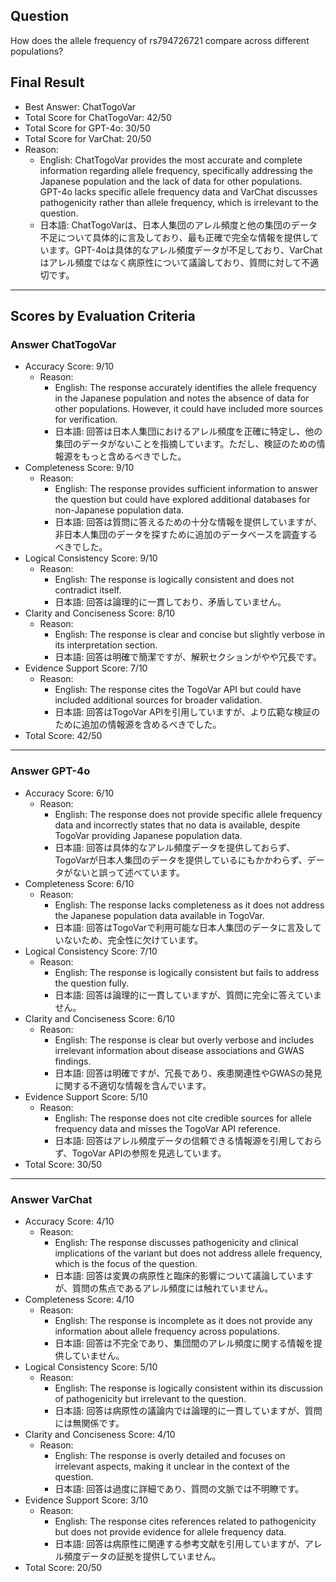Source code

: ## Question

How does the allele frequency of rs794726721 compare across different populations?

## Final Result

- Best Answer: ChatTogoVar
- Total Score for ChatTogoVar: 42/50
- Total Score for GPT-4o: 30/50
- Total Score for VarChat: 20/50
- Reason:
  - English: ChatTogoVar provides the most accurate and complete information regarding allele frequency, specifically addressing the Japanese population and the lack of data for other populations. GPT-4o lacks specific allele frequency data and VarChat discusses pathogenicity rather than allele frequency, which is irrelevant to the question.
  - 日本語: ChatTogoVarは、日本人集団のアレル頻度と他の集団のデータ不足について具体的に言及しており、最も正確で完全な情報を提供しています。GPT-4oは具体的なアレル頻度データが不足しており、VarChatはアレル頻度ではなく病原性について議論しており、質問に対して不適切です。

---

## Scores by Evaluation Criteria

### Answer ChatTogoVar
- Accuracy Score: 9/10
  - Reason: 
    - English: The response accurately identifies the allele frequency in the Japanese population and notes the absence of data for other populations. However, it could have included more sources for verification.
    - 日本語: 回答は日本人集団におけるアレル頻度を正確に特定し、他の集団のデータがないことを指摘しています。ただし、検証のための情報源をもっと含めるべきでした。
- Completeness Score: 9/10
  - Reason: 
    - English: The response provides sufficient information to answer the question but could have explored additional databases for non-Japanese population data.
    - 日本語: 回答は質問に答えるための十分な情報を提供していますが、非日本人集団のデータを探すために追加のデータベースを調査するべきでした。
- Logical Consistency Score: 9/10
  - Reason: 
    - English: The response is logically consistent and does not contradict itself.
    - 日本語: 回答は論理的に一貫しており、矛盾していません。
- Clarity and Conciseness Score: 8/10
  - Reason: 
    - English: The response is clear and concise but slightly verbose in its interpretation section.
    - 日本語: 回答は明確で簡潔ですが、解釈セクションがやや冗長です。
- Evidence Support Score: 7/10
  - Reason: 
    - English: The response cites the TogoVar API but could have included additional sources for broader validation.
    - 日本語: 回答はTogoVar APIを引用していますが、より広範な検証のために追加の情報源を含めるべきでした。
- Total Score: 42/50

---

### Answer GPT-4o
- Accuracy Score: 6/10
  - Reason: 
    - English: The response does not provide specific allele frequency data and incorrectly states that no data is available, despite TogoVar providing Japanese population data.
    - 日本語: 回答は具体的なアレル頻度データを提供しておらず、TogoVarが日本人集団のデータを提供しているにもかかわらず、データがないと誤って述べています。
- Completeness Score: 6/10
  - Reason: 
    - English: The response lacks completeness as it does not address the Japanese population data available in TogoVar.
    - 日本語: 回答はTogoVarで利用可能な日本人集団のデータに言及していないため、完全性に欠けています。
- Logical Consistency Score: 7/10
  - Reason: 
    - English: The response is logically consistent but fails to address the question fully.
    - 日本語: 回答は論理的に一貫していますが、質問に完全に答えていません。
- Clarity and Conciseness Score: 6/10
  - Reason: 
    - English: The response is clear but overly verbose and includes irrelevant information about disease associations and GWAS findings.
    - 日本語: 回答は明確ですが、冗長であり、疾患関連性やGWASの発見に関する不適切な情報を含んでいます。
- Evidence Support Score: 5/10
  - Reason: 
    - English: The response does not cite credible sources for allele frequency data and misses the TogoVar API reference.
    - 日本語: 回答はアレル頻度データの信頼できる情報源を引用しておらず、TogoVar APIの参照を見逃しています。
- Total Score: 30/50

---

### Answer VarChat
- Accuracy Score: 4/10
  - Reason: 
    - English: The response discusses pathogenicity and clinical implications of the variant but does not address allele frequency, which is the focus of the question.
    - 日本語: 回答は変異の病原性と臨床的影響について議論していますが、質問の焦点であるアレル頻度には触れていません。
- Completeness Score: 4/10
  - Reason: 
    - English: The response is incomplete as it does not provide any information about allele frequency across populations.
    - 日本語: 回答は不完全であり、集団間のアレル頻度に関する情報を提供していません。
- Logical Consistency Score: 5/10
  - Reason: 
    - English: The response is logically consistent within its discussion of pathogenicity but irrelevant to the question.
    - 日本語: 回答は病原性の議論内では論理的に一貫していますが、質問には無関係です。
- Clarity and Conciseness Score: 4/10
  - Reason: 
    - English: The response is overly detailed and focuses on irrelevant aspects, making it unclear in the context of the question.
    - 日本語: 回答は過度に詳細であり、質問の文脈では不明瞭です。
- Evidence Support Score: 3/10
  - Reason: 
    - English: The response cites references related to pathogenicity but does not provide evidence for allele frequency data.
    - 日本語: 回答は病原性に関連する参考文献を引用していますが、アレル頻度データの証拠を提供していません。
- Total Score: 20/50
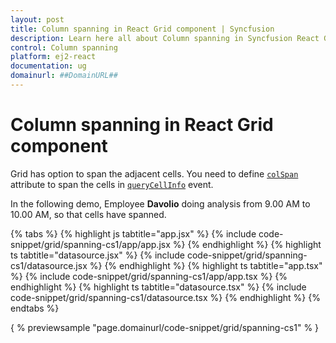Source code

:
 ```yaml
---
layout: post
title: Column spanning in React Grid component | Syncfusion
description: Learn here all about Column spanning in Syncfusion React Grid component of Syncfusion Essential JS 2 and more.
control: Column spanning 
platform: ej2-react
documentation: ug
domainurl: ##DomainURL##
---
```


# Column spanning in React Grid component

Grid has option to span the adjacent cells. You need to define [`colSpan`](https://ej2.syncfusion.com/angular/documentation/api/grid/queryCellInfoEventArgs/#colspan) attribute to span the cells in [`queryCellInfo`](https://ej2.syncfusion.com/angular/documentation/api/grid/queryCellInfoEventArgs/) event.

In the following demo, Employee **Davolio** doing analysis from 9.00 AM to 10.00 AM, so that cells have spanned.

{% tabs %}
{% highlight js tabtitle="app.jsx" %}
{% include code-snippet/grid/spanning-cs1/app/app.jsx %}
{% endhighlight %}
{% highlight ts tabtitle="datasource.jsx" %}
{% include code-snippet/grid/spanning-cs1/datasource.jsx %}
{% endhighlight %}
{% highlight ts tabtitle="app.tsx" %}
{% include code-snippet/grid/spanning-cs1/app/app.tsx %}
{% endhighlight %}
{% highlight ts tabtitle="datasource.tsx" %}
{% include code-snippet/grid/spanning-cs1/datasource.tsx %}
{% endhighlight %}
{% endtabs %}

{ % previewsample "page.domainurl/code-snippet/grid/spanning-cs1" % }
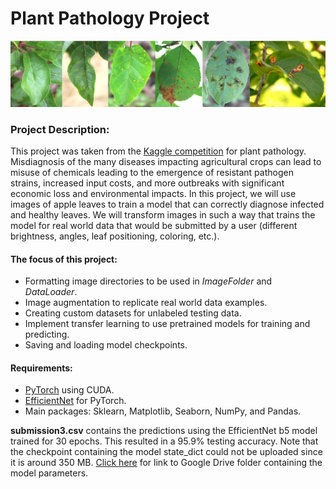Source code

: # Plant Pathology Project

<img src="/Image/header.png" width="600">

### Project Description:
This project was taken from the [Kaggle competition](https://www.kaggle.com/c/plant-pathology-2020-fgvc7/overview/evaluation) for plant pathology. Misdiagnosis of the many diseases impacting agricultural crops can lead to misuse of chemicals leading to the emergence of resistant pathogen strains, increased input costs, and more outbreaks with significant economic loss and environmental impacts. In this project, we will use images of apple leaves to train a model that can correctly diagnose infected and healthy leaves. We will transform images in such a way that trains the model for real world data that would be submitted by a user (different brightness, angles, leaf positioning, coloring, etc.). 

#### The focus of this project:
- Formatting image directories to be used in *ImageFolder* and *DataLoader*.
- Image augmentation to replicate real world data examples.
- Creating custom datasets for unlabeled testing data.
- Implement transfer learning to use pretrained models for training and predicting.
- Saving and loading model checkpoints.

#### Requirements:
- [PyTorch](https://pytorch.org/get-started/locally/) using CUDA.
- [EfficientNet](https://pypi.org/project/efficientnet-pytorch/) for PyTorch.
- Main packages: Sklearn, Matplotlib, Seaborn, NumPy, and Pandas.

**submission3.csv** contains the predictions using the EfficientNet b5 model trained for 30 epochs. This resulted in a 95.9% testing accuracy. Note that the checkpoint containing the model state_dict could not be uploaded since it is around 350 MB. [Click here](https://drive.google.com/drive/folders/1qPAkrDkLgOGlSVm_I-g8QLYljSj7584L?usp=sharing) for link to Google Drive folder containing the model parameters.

• **Exercise instructions**: Some lines contain the word "Support". Pull each one out of the listing.

• **Final answer**:
- Evidence Support Score: 7/10
- Evidence Support Score: 5/10
- Evidence Support Score: 3/10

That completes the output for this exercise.